## [İncelenecek Metin]
╭──

Ben böyle doğdum, gözümü açtım ki, benim gibi milyarlarca "Ben" var. Sosyal toplum olarak bir araya gelmek zorunda olduğumuzu anladım.
 
Rabbimiz bize de "İsteyerek ya da istemeyerek bir araya gelin" buyurdu.
 
İsteyerek bir araya gelenler sevgiyi, barışı, uyumu, paylaşmayı, birlenmeyi, olumluluk ve ılımlılığı, alçak gönüllülüğü ve hoşgörüyü:
 
Ve istemeden bir araya gelenler Nefreti, kini, öfke ve savaşı, saldırganlığı, uyumsuzluğu, kendi çıkarlarını ayrılığı, bölünmeyi ve bölmeyi, muhalefeti, agresifliği, kibiri ve horgörüyü ürettiler.
 
Bu ayrılık ilk iki kardeşten bile çıktı: Adem'in oğlu Habil adı üzerinde "Sevgili Kardeş" idi. Hoşgörülüydü. Diğeri Kaabil ise adı üzerinde "Kalleş kardeşti" horgörülüydü, horror peşindeydi. Kardeşlik ve kalleşlik!... "İstemeyerek bir araya gelmenin" sonucuydu. Aynı ata-anadan aynı ailede yer alıyorlardı çünkü...
 
Ali İmran 102: "Ey inananlar, Allah'tan korkarak sadece MÜSLİM (Barışçılar) olarak son nefesinizi verin." buyuruyor,
 
Müslüman olarak ölmek "Ortak paydadır"
Yani "İsteyerek veya istemeyerek bir araya gelenlerin" ortak paydasıdır bu, çünkü MÜSLÜMANIZ! Ama ben Hanif'im, sen Hadisçisin, o (Gonca Kuriş'i işkenceyle öldüren) Hizbullahçı, Edip Yüksel Kur'an'ın iki ayetini inkar ederek, o iki ayetteki peygamber yerine kendini koymuş durumda ve Müslüman... Onun havarisi Barış da "Allah ve melekleri şahidimdir sen bir yalancısın" diyecek kadar Müslüman. Müslümanlığın bir Yezidi Mezhebi var, "Namazlarında Hz. Ali ve çocuklarına küfür" etmek zorundalar. Müslümanlığın bir Dürzi'lik mezhebi var: "Allah yanında şeytan'a yani ikisine tapıyorlar.

╰──

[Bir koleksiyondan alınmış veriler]
╭──

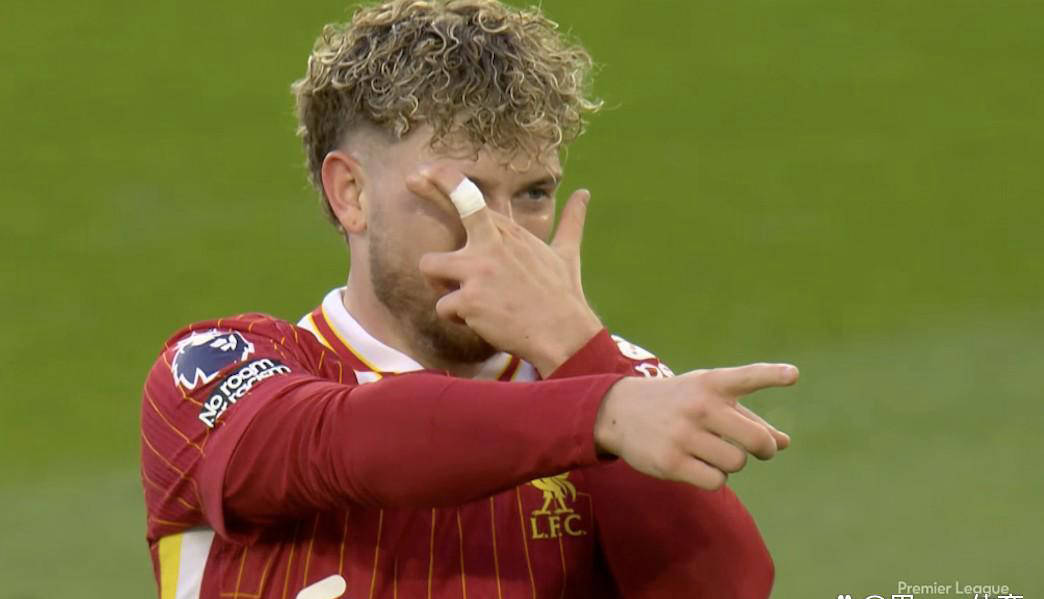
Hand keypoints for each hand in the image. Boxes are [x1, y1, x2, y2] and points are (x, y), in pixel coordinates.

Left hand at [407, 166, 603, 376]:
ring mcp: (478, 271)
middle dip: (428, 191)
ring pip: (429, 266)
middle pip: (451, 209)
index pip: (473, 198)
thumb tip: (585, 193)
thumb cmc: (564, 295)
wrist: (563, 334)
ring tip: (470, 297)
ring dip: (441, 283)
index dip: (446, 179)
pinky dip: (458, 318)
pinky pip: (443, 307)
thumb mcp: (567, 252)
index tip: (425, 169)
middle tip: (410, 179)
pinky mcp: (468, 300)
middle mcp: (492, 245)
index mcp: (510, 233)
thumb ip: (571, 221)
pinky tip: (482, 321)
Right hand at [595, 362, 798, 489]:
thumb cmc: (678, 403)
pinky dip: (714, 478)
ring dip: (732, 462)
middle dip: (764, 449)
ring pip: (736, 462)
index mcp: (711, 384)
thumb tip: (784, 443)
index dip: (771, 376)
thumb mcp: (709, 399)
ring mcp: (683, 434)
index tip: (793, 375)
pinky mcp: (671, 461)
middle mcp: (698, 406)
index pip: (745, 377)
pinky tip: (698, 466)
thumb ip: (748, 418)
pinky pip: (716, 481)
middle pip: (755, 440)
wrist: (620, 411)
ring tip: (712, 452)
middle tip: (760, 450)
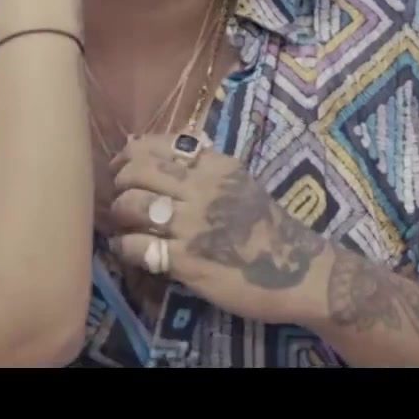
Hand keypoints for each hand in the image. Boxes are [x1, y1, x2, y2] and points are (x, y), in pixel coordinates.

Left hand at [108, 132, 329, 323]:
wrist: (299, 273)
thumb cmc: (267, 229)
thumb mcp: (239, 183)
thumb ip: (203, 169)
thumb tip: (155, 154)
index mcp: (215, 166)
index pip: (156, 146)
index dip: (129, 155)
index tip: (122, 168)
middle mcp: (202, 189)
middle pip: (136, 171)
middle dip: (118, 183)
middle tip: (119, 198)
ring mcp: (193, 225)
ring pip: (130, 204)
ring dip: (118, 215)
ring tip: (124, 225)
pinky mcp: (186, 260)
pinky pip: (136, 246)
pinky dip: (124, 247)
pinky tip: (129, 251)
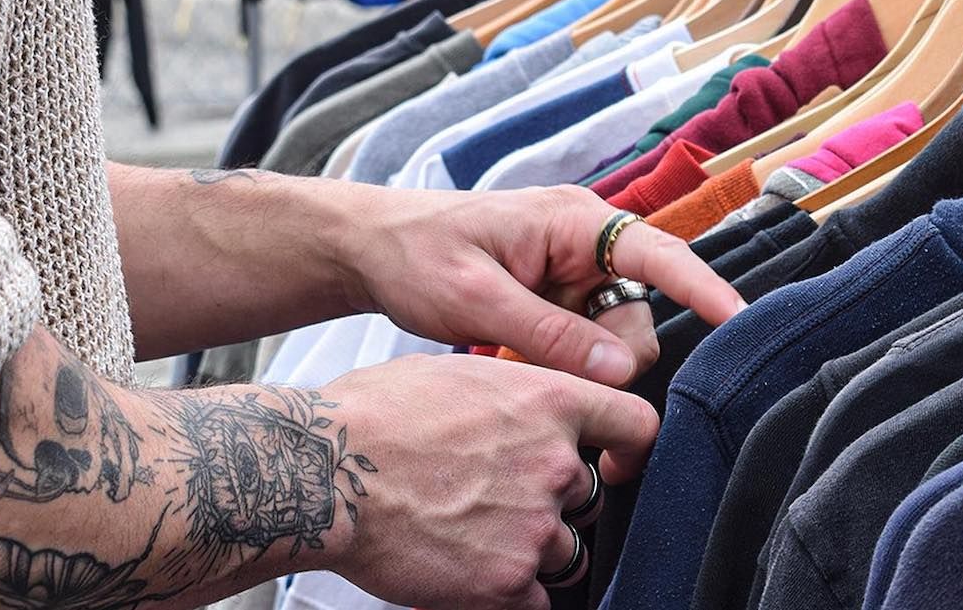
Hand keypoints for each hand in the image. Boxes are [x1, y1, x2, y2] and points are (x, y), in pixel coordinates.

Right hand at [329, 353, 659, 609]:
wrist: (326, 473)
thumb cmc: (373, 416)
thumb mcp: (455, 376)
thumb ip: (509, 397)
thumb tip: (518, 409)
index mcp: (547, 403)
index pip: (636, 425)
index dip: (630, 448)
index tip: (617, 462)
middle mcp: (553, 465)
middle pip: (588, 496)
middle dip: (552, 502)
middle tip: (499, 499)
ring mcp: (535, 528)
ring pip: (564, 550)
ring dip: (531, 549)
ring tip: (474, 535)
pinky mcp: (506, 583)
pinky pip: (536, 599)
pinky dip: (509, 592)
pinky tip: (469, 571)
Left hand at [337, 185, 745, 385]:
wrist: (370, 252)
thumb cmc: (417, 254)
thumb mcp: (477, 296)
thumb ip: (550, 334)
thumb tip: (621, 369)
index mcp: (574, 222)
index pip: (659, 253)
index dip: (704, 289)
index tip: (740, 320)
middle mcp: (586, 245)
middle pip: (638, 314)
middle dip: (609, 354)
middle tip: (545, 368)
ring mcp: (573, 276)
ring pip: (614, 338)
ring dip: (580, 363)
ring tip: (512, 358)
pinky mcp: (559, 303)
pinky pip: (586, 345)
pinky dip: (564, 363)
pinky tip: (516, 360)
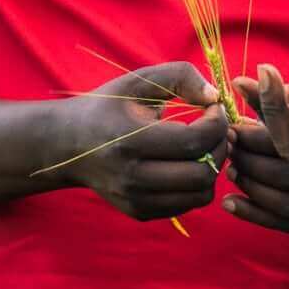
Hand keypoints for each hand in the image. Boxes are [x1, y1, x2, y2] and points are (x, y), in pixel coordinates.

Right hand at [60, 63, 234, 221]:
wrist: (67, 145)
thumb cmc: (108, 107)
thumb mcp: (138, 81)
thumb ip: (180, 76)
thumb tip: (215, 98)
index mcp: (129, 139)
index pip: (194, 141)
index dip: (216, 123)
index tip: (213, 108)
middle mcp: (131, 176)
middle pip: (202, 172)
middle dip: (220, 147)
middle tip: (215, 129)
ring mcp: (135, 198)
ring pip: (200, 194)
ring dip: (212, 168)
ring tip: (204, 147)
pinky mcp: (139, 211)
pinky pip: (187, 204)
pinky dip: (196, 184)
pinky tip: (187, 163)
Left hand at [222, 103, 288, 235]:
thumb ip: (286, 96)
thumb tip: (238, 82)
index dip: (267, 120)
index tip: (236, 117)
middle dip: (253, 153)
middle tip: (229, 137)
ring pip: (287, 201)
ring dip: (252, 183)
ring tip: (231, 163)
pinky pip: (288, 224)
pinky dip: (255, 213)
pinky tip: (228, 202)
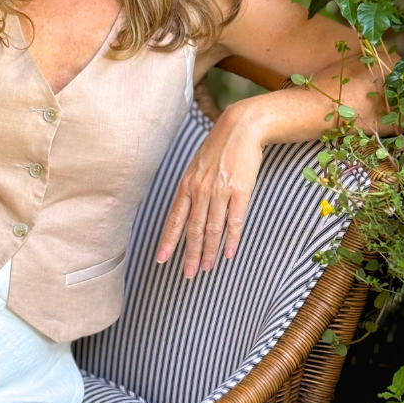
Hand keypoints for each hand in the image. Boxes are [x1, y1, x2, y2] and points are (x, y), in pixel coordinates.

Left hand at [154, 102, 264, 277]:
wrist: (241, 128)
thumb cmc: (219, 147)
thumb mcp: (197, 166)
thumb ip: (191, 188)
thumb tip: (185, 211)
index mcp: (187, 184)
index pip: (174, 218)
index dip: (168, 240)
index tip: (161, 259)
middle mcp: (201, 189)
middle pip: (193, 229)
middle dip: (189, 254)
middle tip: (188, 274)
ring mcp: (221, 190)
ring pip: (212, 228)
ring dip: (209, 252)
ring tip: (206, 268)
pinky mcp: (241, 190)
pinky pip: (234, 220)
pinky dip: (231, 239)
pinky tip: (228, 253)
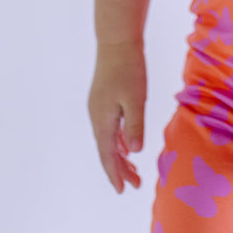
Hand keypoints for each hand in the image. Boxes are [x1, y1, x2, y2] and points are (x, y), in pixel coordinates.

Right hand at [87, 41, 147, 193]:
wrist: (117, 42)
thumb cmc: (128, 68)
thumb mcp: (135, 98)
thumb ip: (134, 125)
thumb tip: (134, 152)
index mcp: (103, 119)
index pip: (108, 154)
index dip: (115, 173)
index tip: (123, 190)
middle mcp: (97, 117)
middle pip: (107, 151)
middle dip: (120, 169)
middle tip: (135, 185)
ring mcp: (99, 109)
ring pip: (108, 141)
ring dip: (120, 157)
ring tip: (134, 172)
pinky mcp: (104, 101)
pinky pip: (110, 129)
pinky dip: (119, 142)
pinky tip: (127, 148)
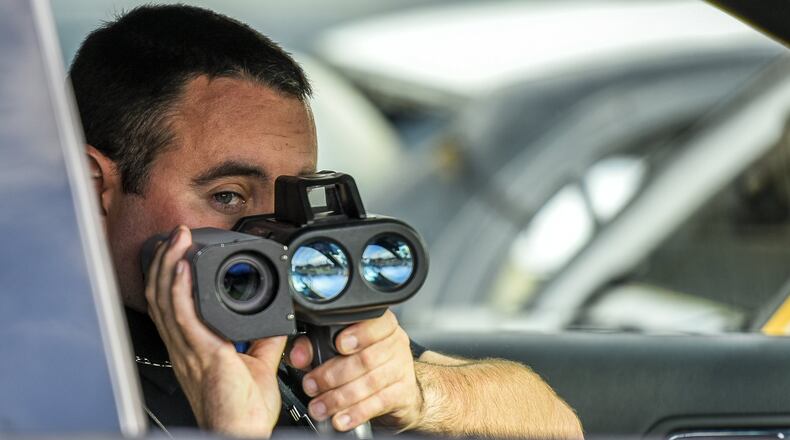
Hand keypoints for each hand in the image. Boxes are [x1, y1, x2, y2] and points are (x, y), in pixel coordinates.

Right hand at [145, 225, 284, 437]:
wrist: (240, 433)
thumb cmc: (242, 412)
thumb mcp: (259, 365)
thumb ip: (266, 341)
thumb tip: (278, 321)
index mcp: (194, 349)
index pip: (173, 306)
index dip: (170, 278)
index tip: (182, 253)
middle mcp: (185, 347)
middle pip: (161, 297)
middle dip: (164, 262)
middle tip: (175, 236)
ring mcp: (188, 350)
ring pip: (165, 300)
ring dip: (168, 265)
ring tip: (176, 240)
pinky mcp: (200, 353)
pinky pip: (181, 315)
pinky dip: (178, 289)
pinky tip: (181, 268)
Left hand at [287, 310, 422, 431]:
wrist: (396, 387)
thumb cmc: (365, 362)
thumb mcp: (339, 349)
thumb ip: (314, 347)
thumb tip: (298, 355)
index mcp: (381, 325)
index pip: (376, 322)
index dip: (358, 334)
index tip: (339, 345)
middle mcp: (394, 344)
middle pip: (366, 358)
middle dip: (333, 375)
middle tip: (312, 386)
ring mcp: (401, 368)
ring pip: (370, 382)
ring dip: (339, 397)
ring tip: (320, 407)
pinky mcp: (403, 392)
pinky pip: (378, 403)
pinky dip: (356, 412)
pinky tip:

╰──

## [Görev 1]
Bir araya gelme üzerine yazılmış metne göre, Habil ile Kaabil arasındaki ayrılık neden "İstemeyerek bir araya gelmenin" sonucuydu? Bir ile üç cümle arasında açıklayın.
## [Görev 2]
Bir araya gelme üzerine yazılmış metni son cümlesinden sonra kaldığı yerden ele alıp sürdürün.
Girdilerin, bir araya gelme üzerine yazılmış metinle hiçbir ilgisi yoktur.

## [Yazılı Yanıt 1]
Çünkü iki kardeş aynı ata-anadan geliyor ve aynı ailede yer alıyordu.

## [Yazılı Yanıt 2]
Ortak paydamız bakınız aynı:
Hepimiz müslümanız!
Bunda bir adaletsizlik yok mu?
 
Hemen izleyen 103.ayet devam ediyor: "Hep birlikte Allah'ın ipine yapışın (HANİFLİK) tefrikalara (Yukarıda saydığım mezheblere, alt mezheblere, tarikatlara ve bunların liderlerinin ipine yapışmayın.) parçalanmayın. Ve Allah'ın size olan nimetlerini aklınızda tutun. Hani siz birbirinize düşman (KALLEŞ) kişiler iken, O (Allah) gönüllerinizi SEVGİYLE birleştirmişti ve O'nun bu nimeti sayesinde KARDEŞLER olmuştunuz. Yoksa siz tam bir ateş uçurumunun kenarından düşecekken, sizi o (Allah'ın ipi) kurtarmıştı. Allah size ayetlerini böyle açıklıyor ki doğru yolu bulasınız."
 
Ben Barış, Sevgi ve Kardeşlik nimetlerini benimsedim. Habil kadar KARDEŞ'im ama birileri var ki Kaabil kadar KALLEŞ, buna rağmen "İsteyerek ve istemeyerek bir araya geldik."
 
Ali İmran 104 bunun için sizin Müslüman ortak paydası üzerine ayrılmanızı istiyor. O payda ki, 101 ve 110. 107 ve 108. ayetlerde anlatılan Resulullah ve ilk müslümanlardı. Örnek alınacak olanlar o kamp!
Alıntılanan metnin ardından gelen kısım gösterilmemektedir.